We played the song to these children. Minutes later we watched as they constructed a crude blood altar, and sacrificed their hamster, Twiddles, to the god of death.

The band's previous hit, "Molotov Whore", is about igniting brains with kerosene. They felt it was time for a change in direction. Many pointed out that the song was satirical and simply made fun of small minded bureaucrats (Represented by the pygmies). However, outraged journalists reacted with horror. Humphrey Crawford, reporting for the Daily Mail, described seeing two small children who, upon hearing the song, went outside and crucified a snowman: "Their minds [had been] boiled into spaghetti by the plastic-bound hell bubble."

Violence with hammers[edit | edit source]

Atheist Rape Collective was formed by four abattoir workers from Hull. Brought together through their love of jagged flesh and steel, they occasionally wrote music. Originally called Pylon Emission, the band changed its name several years ago, feeling they needed more shock value. Their first recording, "Messy Flesh Explosion" (a song about firing metal spikes into pigs' faces, which the band described as "ideal for weddings"), was not a success. They realised it was because they just weren't sick enough; it had nothing to do with originality.

After brainstorming the most offensive words they could think of, the band came up with Atheist Rape Collective. (Adding collective was, obviously, a mistake.)

In the hope of attracting publicity it was originally intended that at least one band member should be a corpse. A complex system of levers and pulleys would have been used to wrangle the corpse, making it appear fully human. However, this idea was rejected for cost reasons, and because one band member would need to be pulped with hammers to make it work.

The least offensive photo of the Band, the only one in which they aren't either hanging from gallows or electrocuting cattle.

The band has been known to connect high voltage cables to their audience's legs in order to increase the shock value of their performance. Their efforts to shock have sometimes gone to extreme lengths. In one performance the band purposefully hanged themselves on a specially constructed steel gallows for ten minutes, using their jerking legs to play instruments. Eventually they were cut down with scythes. Their stage show usually includes the butchery of at least two live cattle, accompanied by pyrotechnics displays, usually in the colour red. The remains of the cows are hung on special hooks above the audience who are encouraged to make sausages out of them, for some kind of twisted kicks.

Publicity[edit | edit source]

The song received condemnation from the popular press, the Sun calling it "the new Hitler" and devoting a thirteen-page pull-out supplement to show their disgust. A complementary CD was included, along with a signed photo of the band (to throw darts at or burn).

Dr. Crawford from the national institute of moral outrage analysed the song.

Tabloids launched an aggressive banning campaign which included these tasteful car stickers.

When running the song through his "magic science box", Dr. Crawford noticed the sound waves were jagged and squiggly, like a twisty metal knife. He therefore deduced that several unsolved "gut and run" murders could be attributed to the song.

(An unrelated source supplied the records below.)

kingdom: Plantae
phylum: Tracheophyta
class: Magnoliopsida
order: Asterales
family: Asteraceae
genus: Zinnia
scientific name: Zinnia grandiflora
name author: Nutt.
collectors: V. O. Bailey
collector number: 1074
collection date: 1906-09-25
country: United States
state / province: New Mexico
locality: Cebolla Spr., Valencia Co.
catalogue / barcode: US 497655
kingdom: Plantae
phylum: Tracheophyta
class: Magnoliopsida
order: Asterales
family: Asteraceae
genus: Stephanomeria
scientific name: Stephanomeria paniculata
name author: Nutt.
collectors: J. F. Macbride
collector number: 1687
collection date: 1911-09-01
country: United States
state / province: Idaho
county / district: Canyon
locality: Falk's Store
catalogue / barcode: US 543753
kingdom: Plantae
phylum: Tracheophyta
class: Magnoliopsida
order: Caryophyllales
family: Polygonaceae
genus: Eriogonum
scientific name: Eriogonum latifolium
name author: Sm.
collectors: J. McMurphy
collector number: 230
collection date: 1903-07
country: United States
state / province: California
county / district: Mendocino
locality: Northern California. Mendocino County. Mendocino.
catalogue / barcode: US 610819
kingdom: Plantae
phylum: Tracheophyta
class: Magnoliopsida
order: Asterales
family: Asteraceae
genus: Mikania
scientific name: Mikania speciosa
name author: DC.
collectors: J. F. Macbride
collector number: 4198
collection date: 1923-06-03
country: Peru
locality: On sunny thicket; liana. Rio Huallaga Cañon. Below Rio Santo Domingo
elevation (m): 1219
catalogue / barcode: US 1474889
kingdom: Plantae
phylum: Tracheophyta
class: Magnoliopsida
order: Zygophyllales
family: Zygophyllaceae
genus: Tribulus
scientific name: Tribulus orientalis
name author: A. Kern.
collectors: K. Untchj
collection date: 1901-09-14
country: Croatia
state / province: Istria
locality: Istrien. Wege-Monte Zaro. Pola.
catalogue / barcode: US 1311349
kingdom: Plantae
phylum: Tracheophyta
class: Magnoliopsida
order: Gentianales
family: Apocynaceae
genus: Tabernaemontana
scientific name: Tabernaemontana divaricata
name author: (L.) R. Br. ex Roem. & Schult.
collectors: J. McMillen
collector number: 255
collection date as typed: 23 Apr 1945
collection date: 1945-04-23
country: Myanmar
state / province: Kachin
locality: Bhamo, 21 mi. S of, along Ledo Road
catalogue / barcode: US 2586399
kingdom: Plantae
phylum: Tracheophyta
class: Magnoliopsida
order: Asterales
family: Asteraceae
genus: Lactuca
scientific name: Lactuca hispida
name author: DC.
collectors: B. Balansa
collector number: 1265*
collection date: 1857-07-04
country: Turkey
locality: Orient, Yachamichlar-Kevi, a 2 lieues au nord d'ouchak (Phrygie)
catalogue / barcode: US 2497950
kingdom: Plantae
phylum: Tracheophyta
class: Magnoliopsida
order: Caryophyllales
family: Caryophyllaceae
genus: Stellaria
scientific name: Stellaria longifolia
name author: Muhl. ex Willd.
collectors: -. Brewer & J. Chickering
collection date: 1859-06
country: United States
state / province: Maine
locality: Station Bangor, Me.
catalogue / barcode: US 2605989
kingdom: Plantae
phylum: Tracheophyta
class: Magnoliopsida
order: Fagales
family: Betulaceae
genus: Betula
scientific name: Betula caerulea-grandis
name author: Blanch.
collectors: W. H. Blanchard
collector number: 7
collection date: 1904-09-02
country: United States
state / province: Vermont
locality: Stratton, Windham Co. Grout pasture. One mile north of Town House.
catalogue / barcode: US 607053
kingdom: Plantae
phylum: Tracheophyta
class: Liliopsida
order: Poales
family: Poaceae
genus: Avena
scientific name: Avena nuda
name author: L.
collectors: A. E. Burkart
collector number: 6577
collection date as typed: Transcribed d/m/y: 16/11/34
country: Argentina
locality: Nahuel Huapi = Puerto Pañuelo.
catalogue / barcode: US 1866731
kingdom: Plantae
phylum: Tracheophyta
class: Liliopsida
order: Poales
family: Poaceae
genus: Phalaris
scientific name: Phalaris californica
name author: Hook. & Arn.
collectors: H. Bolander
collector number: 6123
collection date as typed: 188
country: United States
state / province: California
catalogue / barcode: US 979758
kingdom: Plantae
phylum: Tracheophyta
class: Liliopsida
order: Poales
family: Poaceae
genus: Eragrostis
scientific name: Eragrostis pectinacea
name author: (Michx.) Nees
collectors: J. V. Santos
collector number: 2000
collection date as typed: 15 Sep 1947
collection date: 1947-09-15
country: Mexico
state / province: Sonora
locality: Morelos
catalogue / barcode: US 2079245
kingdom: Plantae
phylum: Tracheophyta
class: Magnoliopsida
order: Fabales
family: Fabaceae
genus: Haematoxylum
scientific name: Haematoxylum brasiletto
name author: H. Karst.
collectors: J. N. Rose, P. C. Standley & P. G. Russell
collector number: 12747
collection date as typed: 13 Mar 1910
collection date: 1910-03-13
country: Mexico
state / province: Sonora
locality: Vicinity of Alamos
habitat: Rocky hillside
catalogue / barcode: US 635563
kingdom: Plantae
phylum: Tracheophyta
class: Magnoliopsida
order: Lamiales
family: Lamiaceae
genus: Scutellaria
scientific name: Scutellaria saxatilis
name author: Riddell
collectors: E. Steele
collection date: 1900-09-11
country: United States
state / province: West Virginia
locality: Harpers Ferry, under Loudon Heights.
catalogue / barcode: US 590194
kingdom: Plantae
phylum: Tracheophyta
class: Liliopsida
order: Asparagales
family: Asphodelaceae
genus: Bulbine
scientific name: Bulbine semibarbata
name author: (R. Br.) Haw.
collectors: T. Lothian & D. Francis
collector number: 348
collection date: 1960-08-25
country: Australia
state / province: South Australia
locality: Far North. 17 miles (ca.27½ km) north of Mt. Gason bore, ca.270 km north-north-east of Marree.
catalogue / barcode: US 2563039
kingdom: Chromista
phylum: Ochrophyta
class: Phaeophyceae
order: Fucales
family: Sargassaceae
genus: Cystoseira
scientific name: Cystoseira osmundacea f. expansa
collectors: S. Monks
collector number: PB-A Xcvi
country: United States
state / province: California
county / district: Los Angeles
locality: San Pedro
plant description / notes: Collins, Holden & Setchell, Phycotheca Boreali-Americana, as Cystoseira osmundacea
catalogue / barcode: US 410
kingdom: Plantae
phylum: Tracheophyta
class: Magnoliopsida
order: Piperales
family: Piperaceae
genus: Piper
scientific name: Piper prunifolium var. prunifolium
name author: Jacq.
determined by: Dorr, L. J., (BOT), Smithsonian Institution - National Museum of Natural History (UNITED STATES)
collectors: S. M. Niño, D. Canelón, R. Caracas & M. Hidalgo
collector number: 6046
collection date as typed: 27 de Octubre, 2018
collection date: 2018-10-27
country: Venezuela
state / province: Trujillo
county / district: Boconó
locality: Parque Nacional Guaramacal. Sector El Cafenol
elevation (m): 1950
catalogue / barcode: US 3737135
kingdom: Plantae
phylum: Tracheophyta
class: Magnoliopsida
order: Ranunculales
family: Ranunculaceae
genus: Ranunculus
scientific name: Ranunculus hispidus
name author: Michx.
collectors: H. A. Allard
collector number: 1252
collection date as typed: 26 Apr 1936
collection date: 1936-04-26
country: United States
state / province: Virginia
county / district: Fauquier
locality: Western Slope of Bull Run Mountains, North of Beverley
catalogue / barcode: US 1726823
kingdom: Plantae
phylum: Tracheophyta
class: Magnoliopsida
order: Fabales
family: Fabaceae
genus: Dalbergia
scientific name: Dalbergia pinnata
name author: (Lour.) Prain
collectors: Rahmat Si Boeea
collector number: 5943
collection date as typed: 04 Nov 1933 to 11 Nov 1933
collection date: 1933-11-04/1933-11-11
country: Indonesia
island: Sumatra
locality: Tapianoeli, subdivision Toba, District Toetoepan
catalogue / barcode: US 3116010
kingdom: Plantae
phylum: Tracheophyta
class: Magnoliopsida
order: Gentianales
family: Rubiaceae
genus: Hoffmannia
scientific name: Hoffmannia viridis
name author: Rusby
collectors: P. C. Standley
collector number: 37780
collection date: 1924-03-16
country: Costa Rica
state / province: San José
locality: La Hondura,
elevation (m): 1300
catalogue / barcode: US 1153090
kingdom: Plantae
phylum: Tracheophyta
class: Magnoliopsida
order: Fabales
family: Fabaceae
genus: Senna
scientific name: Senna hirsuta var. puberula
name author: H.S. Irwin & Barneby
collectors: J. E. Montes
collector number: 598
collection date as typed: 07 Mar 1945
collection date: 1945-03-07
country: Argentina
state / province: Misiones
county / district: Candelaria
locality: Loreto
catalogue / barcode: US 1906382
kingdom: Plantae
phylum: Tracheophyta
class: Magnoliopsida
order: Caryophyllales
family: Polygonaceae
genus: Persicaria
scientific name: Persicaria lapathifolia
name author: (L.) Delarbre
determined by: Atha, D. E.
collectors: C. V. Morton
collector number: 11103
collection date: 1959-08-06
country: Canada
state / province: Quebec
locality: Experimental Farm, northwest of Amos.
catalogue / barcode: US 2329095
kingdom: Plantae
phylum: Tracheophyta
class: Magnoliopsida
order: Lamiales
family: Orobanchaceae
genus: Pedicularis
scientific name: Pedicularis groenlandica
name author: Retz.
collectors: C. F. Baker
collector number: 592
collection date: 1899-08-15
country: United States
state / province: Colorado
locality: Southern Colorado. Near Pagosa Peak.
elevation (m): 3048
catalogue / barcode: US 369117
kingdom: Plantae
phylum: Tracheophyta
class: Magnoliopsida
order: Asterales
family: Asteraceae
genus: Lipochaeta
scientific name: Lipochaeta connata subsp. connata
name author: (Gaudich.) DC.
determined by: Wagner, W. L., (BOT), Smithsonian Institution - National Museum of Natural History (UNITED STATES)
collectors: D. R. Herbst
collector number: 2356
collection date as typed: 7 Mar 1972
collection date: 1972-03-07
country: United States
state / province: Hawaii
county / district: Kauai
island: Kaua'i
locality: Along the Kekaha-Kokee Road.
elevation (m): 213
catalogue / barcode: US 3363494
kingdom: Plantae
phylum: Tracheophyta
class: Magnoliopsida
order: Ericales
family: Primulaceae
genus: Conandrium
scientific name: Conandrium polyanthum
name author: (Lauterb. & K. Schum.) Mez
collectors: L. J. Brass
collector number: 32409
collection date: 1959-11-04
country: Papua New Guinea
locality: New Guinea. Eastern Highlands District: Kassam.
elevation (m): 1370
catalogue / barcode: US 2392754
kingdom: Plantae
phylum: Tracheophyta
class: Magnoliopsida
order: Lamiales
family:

Dr. Crawford claimed the music was so violent it tried to kill him with tumours, and also stole his television. He later said: "Many elderly people believe these shiny metal disks can steal your soul out through your ears. Just imagine if they're right!"

According to tabloids the band reacted violently to the criticism saying they would pulp his soft head into a goo.

Government ministers announced that during radio broadcasts of the song, global warming actually increased by up to nine million percent per hour – amid tabloid claims that the song was "killing polar bears [and] would fry our children with cosmic solar death". The government produced buckets of melted ice and even a thermometer to back up their claims.

Critical response[edit | edit source]

“Not as good as ‘Kitten-huffing Cancer Porn’ by Unknown and the Obscurians. C+”

~ Robert Christgau

“Not as good as the new Fall album, but let’s try again, eh lads?”

~ John Peel (deceased)

“It’s got a good beat and you can dance to it!”